Que lui est-il arrivé ?
Selon plusieurs médias, dont l’hebdomadaire français Marianne, l’écrivain a été interpellé samedi à l’aéroport d’Alger, en provenance de France.
Toutefois, aucune information officielle, ni même sous couvert d’anonymat, n’a filtré sur son sort des deux côtés de la Méditerranée, dans un contexte de relations tendues entre les deux pays.
According to Le Monde, les autorités algériennes auraient pu très mal prendre les déclarations de Sansal au média Frontièresréputés d’extrême droite, qui reprennent la position marocaine selon laquelle le territoire marocain a été tronqué sous la colonisation française au profit de l’Algérie.
Selon le quotidien, il s’agirait d’un “ligne rouge” pour Alger, ce qui pourrait valoir à l’écrivain des accusations de« attaque contre l’intégrité nationale ».
Jeudi soir, l’entourage du président Emmanuel Macron a annoncé que ce dernier était “très préoccupé par la disparition” de Boualem Sansal et a précisé que “Les services de l’Etat sont mobilisés pour clarifier sa situation”, sans donner plus de détails sur ce dossier.
De quoi parle le travail de Boualem Sansal ?
L’œuvre de Boualem Sansal évoque sans tabou et dans un style parfois caustique l’histoire de l’Algérie, la mémoire, les relations avec la France et dénonce inlassablement l’islamisme.
Parmi ses titres célèbres, « Le Village allemand » (2008), censuré en Algérie, évoque à la fois la Shoah, la guerre civile en Algérie et la vie des Algériens des banlieues françaises.
Dans « 2084, la fin du monde » (2015), il prend des accents orwelliens pour dénoncer la menace que le radicalisme religieux fait peser sur les démocraties, en imaginant l’islamisme au pouvoir.
Publié dans la prestigieuse collection Blanche de Gallimard, Boualem Sansal est un habitué des prix littéraires en France: the French Academy awarded him its Grand Prix de la Francophonie, then its Grand Prix du roman for “2084, la fin du monde”.
Quelles étaient ses positions ?
Son engagement et ses mises en garde à l’égard de l’Europe, et de la France en particulier, contre les dangers de l’islamisme ont valu à cet athée revendiqué de fortes inimitiés.

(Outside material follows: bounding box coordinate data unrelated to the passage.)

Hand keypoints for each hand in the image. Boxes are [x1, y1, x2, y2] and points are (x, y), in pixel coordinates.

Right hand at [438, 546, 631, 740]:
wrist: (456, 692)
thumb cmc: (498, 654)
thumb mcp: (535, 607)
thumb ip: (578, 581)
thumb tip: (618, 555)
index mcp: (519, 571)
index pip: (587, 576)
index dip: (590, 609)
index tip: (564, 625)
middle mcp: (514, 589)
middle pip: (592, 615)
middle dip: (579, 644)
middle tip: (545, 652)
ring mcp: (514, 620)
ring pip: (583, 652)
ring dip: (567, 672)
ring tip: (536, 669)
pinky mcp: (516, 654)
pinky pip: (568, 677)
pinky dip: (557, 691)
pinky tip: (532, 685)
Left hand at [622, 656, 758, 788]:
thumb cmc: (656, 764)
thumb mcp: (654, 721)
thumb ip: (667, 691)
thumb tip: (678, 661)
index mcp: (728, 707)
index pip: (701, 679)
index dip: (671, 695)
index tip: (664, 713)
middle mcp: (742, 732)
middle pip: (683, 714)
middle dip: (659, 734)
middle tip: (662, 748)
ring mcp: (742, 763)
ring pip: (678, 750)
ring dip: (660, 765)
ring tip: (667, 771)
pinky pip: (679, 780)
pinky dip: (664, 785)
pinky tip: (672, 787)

Et le fort soutien des intellectuels et des médias de droite et d’extrême droite, applaudissant ses déclarations chocs sur un « Ordre islamique » qui essaierait « s’installer en France ».

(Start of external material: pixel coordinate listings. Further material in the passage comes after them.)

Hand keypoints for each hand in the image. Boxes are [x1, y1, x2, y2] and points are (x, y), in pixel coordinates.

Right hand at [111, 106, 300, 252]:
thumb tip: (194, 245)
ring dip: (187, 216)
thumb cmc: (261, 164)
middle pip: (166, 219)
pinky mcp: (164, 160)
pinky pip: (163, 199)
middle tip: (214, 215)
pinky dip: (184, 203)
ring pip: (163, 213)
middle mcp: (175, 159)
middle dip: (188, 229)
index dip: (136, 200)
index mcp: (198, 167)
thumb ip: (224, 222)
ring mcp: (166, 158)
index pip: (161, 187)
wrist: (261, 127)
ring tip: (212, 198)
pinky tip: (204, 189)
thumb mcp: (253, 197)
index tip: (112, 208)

En Algérie, les menaces se multiplient depuis qu’il s’est rendu en Israël en 2014 pour recevoir un prix littéraire.
Ses positions suscitent parfois des accusations d’islamophobie, qu’il défend inlassablement. “Je n’ai jamais rien dit contre l’islam qui puisse justifier cette accusation” mais, “ce que je n’ai jamais cessé de dénoncer, c’est l’instrumentalisation de l’islam à des fins politiques et sociales”, expliquait-il à l’AFP en 2017.

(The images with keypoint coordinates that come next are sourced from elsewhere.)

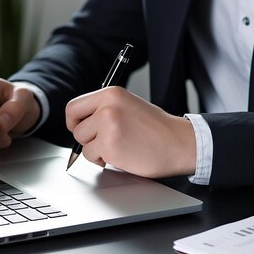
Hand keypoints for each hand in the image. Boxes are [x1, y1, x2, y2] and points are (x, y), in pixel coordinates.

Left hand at [66, 86, 195, 177]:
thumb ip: (105, 109)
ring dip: (96, 150)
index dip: (74, 121)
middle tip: (101, 142)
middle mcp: (107, 106)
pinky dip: (102, 160)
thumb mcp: (129, 106)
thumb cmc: (157, 129)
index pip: (74, 106)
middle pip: (76, 126)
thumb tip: (81, 122)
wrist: (179, 143)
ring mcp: (107, 125)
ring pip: (83, 143)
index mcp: (111, 93)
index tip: (80, 128)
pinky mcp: (109, 145)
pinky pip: (91, 156)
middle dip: (85, 138)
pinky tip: (120, 156)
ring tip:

Quelles ont été les réactions ?
Plusieurs responsables politiques français, pour la plupart de droite, ont fait part de leur inquiétude depuis jeudi, de l’ancien Premier ministre Edouard Philippe (« Il incarne tout ce que nous chérissons : l’appel à la raison, la liberté et l’humanisme contre la censure, la corruption et l’islamisme »), to Marine Le Pen (RN) via Laurent Wauquiez (LR).
A gauche, le patron du PS Olivier Faure a appelé à “en libération”et les socialistes Jérôme Guedj et Laurence Rossignol ont également affiché leur soutien.
Du côté des écrivains, Tahar Ben Jelloun a appelé dans l’hebdomadaire français Le Point pour “libérer” Boualem Sansal, tandis que Kamel Daoud a dénoncé dans le même magazine le fait que son « frère » Boualem Sansal soit « derrière les barreaux, comme toute l’Algérie ».
Kamel Daoud, lauréat du prix Goncourt cette année, a publié à la rentrée « Houris », un roman noir se déroulant en partie à Oran sur le sort de l’Aube, une jeune femme muette depuis qu’un islamiste lui a tranché la gorge. le 31 décembre 1999, et qui le place au cœur d’une polémique.
Après que sa maison d’édition Gallimard ait été interdite de participation au Salon international du livre d’Alger cet automne, l’écrivain franco-algérien est également visé par deux plaintes dans ce pays. Ils lui reprochent, ainsi que son épouse psychiatre, d’avoir révélé et utilisé le récit d’un patient pour l’écriture d’« Houris ».